Terça-feira, 31 de Março de 2009

Memórias Olfactivas

perfumeUm cheiro exótico, quente e luxuoso exalava do seu corpo. Era um cheiro desconhecido para ele, ela nunca cheirara assim. Era uma mistura intensa de fragrância oriental, onde aromas de amora-preta se entrelaçavam com o cheiro das orquídeas e do jasmim. Mas o cheiro não parava por aí, tinha algo mais, talvez um toque de sândalo, patchouli e baunilha. Aquele cheiro acordava nele uma sensualidade quente que o desnorteava e o remetia a outra vivências, a outra fase da sua vida muito distante da que se encontrava, desde que a conhecera.

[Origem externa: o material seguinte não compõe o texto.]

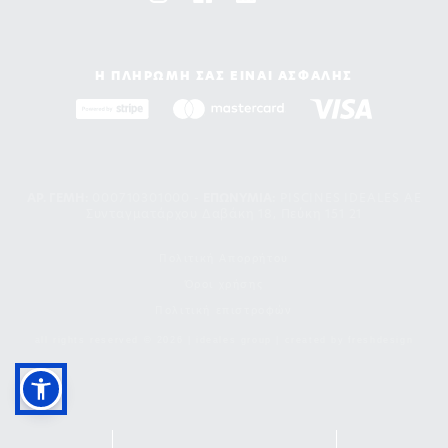
Η ΠΛΗΡΩΜΗ ΣΑΣ ΕΙΝΑΙ ΑΣΦΑΛΗΣ
ΑΡ. ΓΕΜΗ:
000710301000 -
EΠΩΝΥΜΙΑ:
PISCINES IDEALES AE
Συνταγματάρχου Δαβάκη 18, Πεύκη 151 21
Πολιτική Απορρήτου
Όροι χρήσης
Πολιτική επιστροφών
all rights reserved © 2026 | ideales group | created by
freshdesign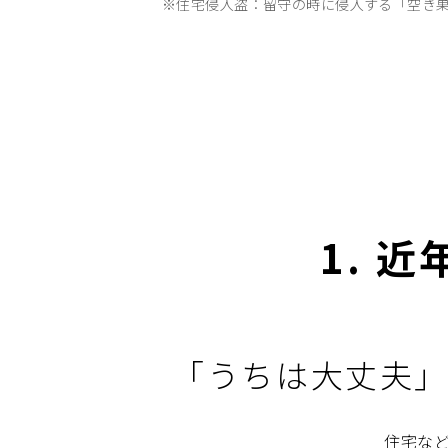
※住宅侵入盗：留守の時に侵入する「空き
1. 
「うちは大丈夫
住宅な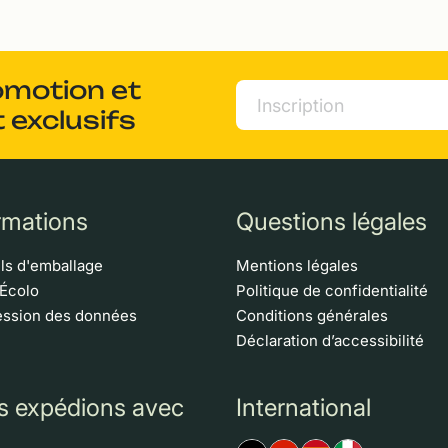
omotion et
 exclusifs
rmations
Questions légales
ls d'emballage
Mentions légales
 Écolo
Politique de confidentialité
ssion des données
Conditions générales
Déclaration d’accessibilité
s expédions avec
International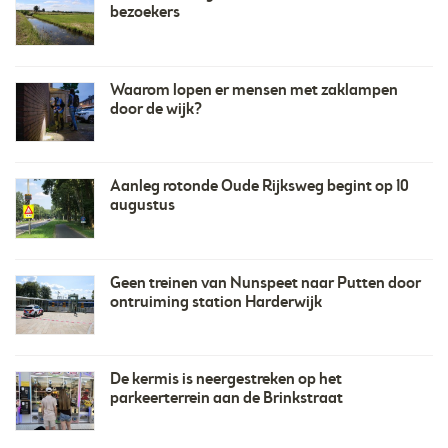
bezoekers
Waarom lopen er mensen met zaklampen
door de wijk?
​Aanleg rotonde Oude Rijksweg begint op 10
augustus
Geen treinen van Nunspeet naar Putten door
ontruiming station Harderwijk
De kermis is neergestreken op het
parkeerterrein aan de Brinkstraat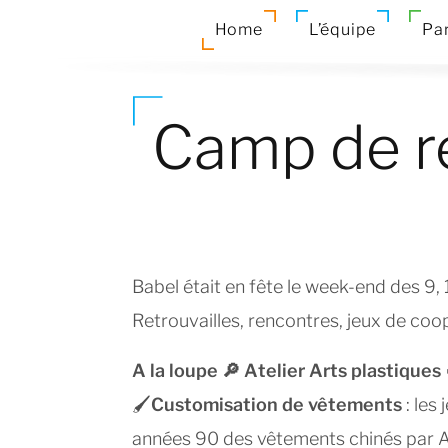
Home
L’équipe
Par
Camp de r
Babel était en fête le week-end des 9,
Retrouvailles, rencontres, jeux de coop
A la loupe 🔎 Atelier Arts plastiques
🖌
Customisation de vêtements
: les
années 90 des vêtements chinés par A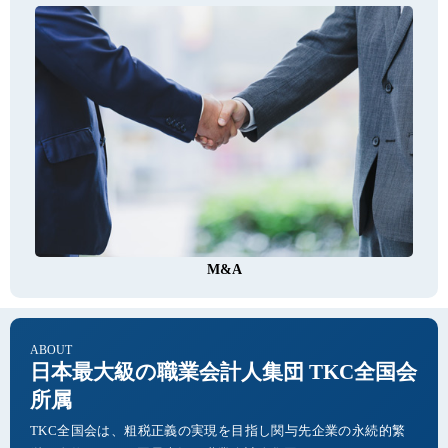
M&A
ABOUT
日本最大級の職業会計人集団 TKC全国会
所属
TKC全国会は、粗税正義の実現を目指し関与先企業の永続的繁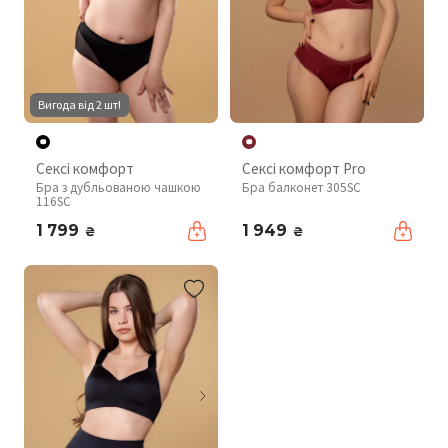
Вигода від 2 шт!
Сексі комфорт
Сексі комфорт Pro
Бра з дубльованою чашкою
Бра балконет 305SC
116SC
1 799
1 949
₴
₴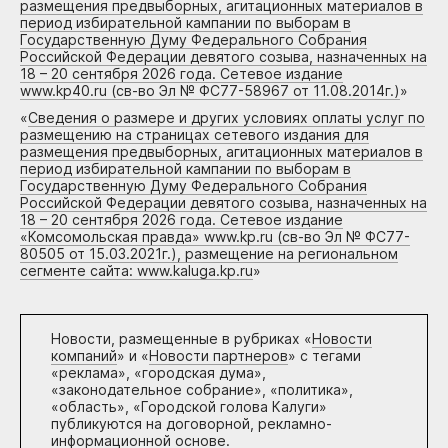
размещения предвыборных, агитационных материалов в
период избирательной кампании по выборам в
Государственную Думу Федерального Собрания
Российской Федерации девятого созыва, назначенных на
18 – 20 сентября 2026 года. Сетевое издание
www.kp40.ru (св-во Эл № ФС77-58967 от 11.08.2014г.)
»
«
Сведения о размере и других условиях оплаты услуг по
размещению на страницах сетевого издания для
размещения предвыборных, агитационных материалов в
период избирательной кампании по выборам в
Государственную Думу Федерального Собрания
Российской Федерации девятого созыва, назначенных на
18 – 20 сентября 2026 года. Сетевое издание
«Комсомольская правда» www.kp.ru (св-во Эл № ФС77-
80505 от 15.03.2021г.), размещение на региональном
сегменте сайта: www.kaluga.kp.ru
»
Новости, размещенные в рубриках «
Новости
компаний
» и «
Новости партнеров
» с тегами
«реклама», «городская дума»,
«законодательное собрание», «политика»,
«область», «Городской голова Калуги»
публикуются на договорной, рекламно-
информационной основе.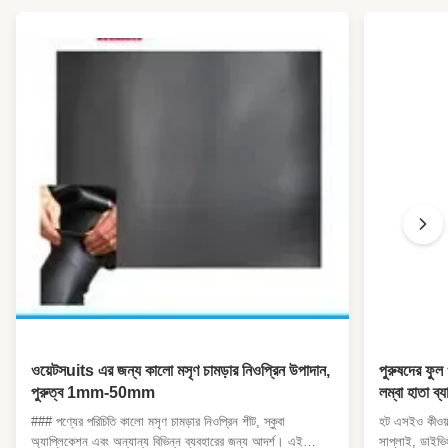
ওয়েটসuits এর জন্য কালো মসৃণ চামড়ার নিওপ্রিন উপাদান,
পুরুষদের ফুল 
পুরুত্ব 1mm-50mm
লম্বা হাতা ব্য
সার্ফ/এসইউপ
### পণ্যের পরিচিতি কালো মসৃণ চামড়ার নিওপ্রিন শীট, স্কুবা
হট এসইও কীওয়ার্
অ্যাপ্লিকেশন এবং অন্যান্য বিভিন্ন ব্যবহারের জন্য আদর্শ। এই
সাপ্লাই, ডাইভিং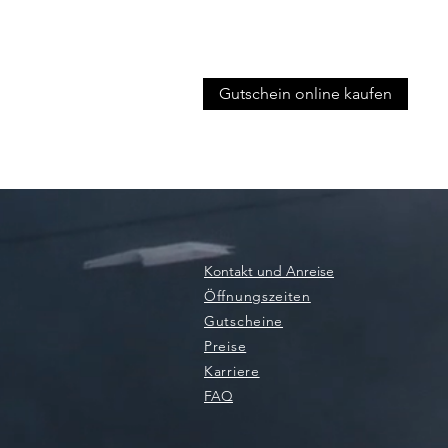
Gutschein online kaufen
Kontakt und Anreise
Öffnungszeiten
Gutscheine
Preise
Karriere
FAQ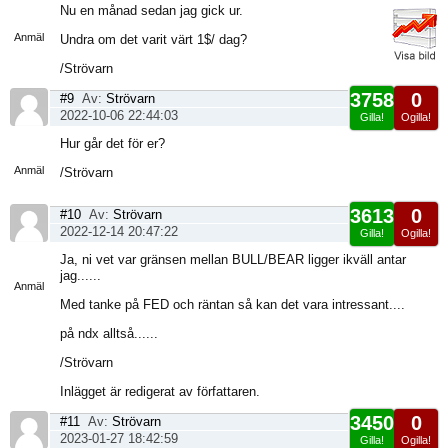
Visa
Nu en månad sedan jag gick ur.
sida
Anmäl
Undra om det varit värt 1$/ dag?
/Strövarn
3758
0
#9
Av:
Strövarn
2022-10-06 22:44:03
Gilla!
Ogilla!
Visa
Hur går det för er?
sida
Anmäl
/Strövarn
3613
0
#10
Av:
Strövarn
2022-12-14 20:47:22
Gilla!
Ogilla!
Visa
Ja, ni vet var gränsen mellan BULL/BEAR ligger ikväll antar
sida
jag......
Anmäl
Med tanke på FED och räntan så kan det vara intressant....
på ndx alltså......
/Strövarn
Inlägget är redigerat av författaren.
3450
0
#11
Av:
Strövarn
2023-01-27 18:42:59
Gilla!
Ogilla!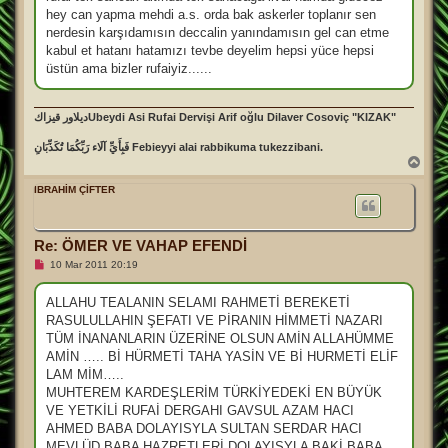
hey can yapma mehdi a.s. orda bak askerler toplanır sen
nerdesin karşıdamısın deccalin yanındamısın gel can etme
kabul et hatanı hatamızı tevbe deyelim hepsi yüce hepsi
üstün ama bizler rufaiyiz......
ديلاور قيزاكUbeydi Asi Rufai Dervişi Arif oğlu Dilaver Cosoviç "KIZAK"
فَبِأَيِّ آلَاء رَبِّكُمَا تُكَذِّبَانِ Febieyyi alai rabbikuma tukezzibani.
B
a
ş
İBRAHİM ÇİFTER
a
d
ö
Re: ÖMER VE VAHAP EFENDİ
n
O
10 Mar 2011 20:19
k
u
n
ALLAHU TEALANIN SELAMI RAHMETİ BEREKETİ
m
RASULULLAHIN ŞEFATI VE PİRANIN HİMMETİ NAZARI
a
m
TÜM İNANANLARIN ÜZERİNE OLSUN AMİN ALLAHÜMME
ı
AMİN ….. Bİ HÜRMETİ TAHA YASİN VE Bİ HURMETİ ELİF
ş
m
LAM MİM…..
e
MUHTEREM KARDEŞLERİM TÜRKİYEDEKİ EN BÜYÜK
s
a
VE YETKİLİ RUFAİ DERGAHI GAVSUL AZAM HACI
j
AHMED BABA DOLAYISYLA SULTAN SERDAR HACI
MEVLÜD BABA HAZRETLERİ DOLAYISYLA BAKİ BABA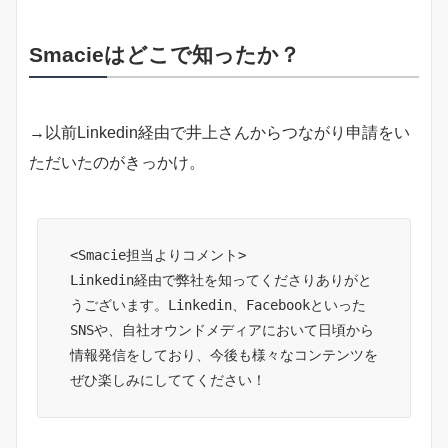
Smacieはどこで知ったか？
→以前Linkedin経由で井上さんからつながり申請をい
ただいたのがきっかけ。
<Smacie担当よりコメント>

Linkedin経由で弊社を知ってくださりありがと
うございます。Linkedin、Facebookといった
SNSや、自社オウンドメディアにおいて日頃から
情報発信をしており、今後も様々なコンテンツを
ぜひ楽しみにしててください！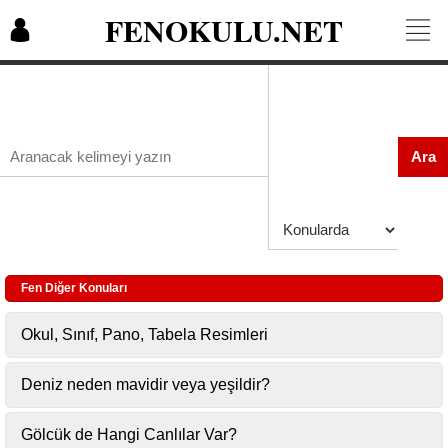
FENOKULU.NET
Ara
Fen Diğer Konuları
Okul, Sınıf, Pano, Tabela Resimleri
Deniz neden mavidir veya yeşildir?
Gölcük de Hangi Canlılar Var?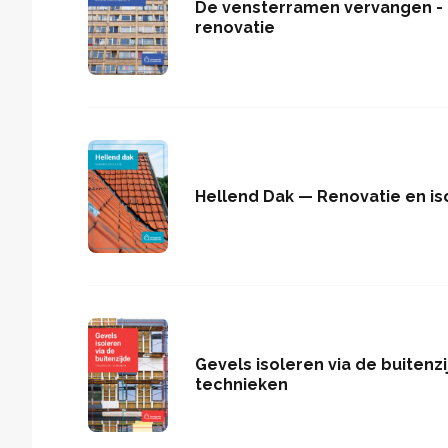
De vensterramen vervangen - K
renovatie
Hellend Dak — Renovatie en is
Gevels isoleren via de buitenzi
technieken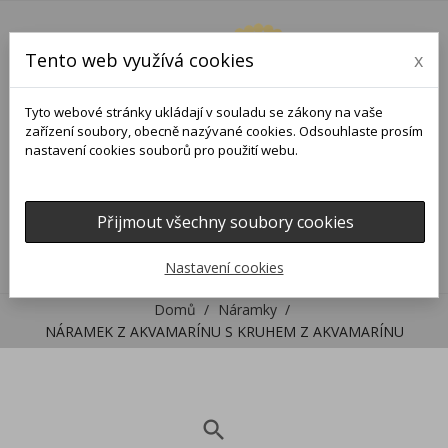
Tento web využívá cookies
x
Tyto webové stránky ukládají v souladu se zákony na vaše
zařízení soubory, obecně nazývané cookies. Odsouhlaste prosím
nastavení cookies souborů pro použití webu.
Přijmout všechny soubory cookies
0
0

Nastavení cookies
Domů
Náramky
NÁRAMEK Z AKVAMARÍNU S KRUHEM Z AKVAMARÍNU
search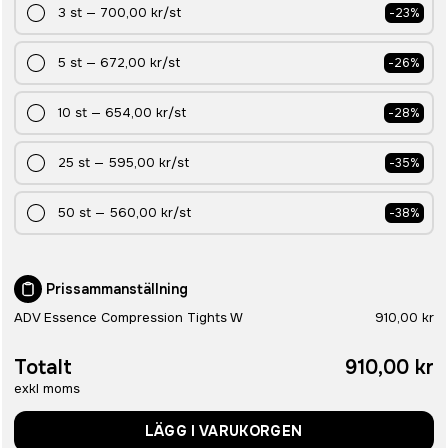
3
st
—
700,00 kr
/st
-
23
%
5
st
—
672,00 kr
/st
-
26
%
10
st
—
654,00 kr
/st
-
28
%
25
st
—
595,00 kr
/st
-
35
%
50
st
—
560,00 kr
/st
-
38
%
Prissammanställning
ADV Essence Compression Tights W
910,00 kr
Totalt
910,00 kr
exkl moms
LÄGG I VARUKORGEN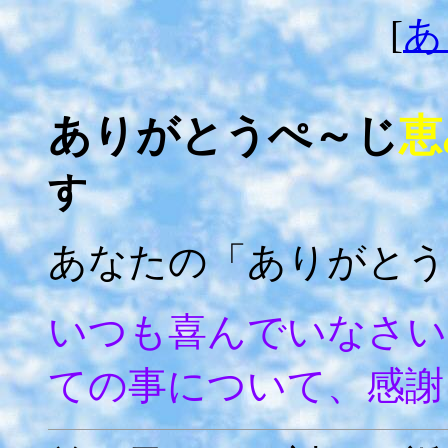
[
あ
ありがとうぺ～じ
恵
す
あなたの「ありがとう
いつも喜んでいなさい
ての事について、感謝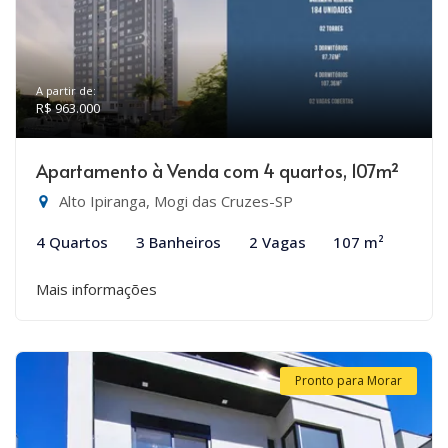
A partir de:
R$ 963.000
Apartamento à Venda com 4 quartos, 107m²
Alto Ipiranga, Mogi das Cruzes-SP
4 Quartos
3 Banheiros
2 Vagas
107 m²
Mais informações
Pronto para Morar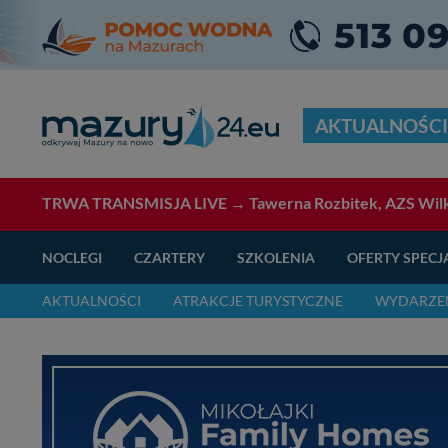
AKTUALNOŚCI
TRWA TRANSMISJA LIVE →
Tawerna Rozbitek, AZS Wilk
NOCLEGI
CZARTERY
SZKOLENIA
OFERTY SPECJ
AKTUALNOŚCI
ATRAKCJE TURYSTYCZNE
WYDARZEN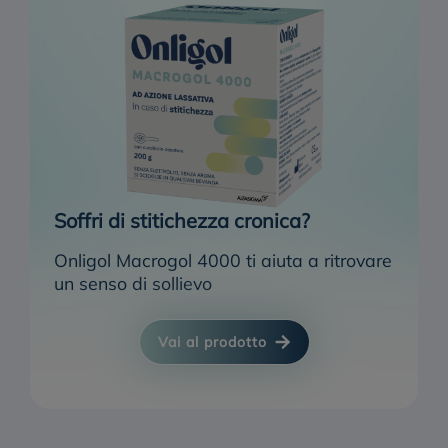
Soffri di stitichezza cronica?
Onligol Macrogol 4000 ti aiuta a ritrovare
un senso di sollievo
Vai al prodotto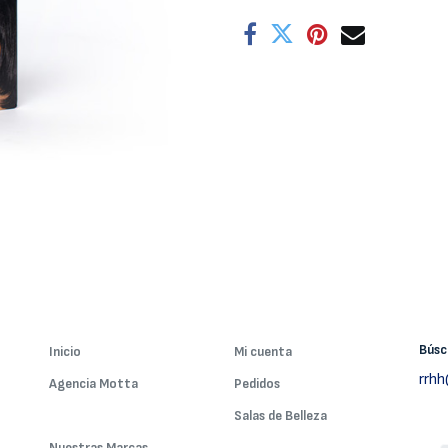
Bús
Inicio
Mi cuenta
rrh
Agencia Motta
Pedidos
Nuestros Servicios
Salas de Belleza
Nuestras Marcas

No entanto, pareceu-lhe natural aquela mudança, ela naquela altura já não lhe pertencia, talvez quando a conseguisse de novo, ela voltasse a ter o cheiro que era só seu e para si, estritamente, reservado. Na realidade, essa ideia apaziguava-o; saber que apenas consigo ela se apresentava total e sem artifícios, que apenas consigo, ela não se escondia, que apenas consigo ela era ela e não aquela personagem que ele, com alguma dificuldade reconhecia.

2 Ideia(s):

Vulgar disse...

gostei...uma viagem quimica...
Bjs

Iris R. Costa Barroso disse...

Eu adoro conseguir viajar com as palavras... da-me a sensação de nada ser impossível.

Obrigada!

Obrigada por ter perdido tempo a ler estes pensamentos que habitam comigo diariamente na minha mente e que de alguma forma sinto necessidade de partilhar.

Espero que tenha tido oportunidade de partilhar alguns dos seus também.

Volte sempre.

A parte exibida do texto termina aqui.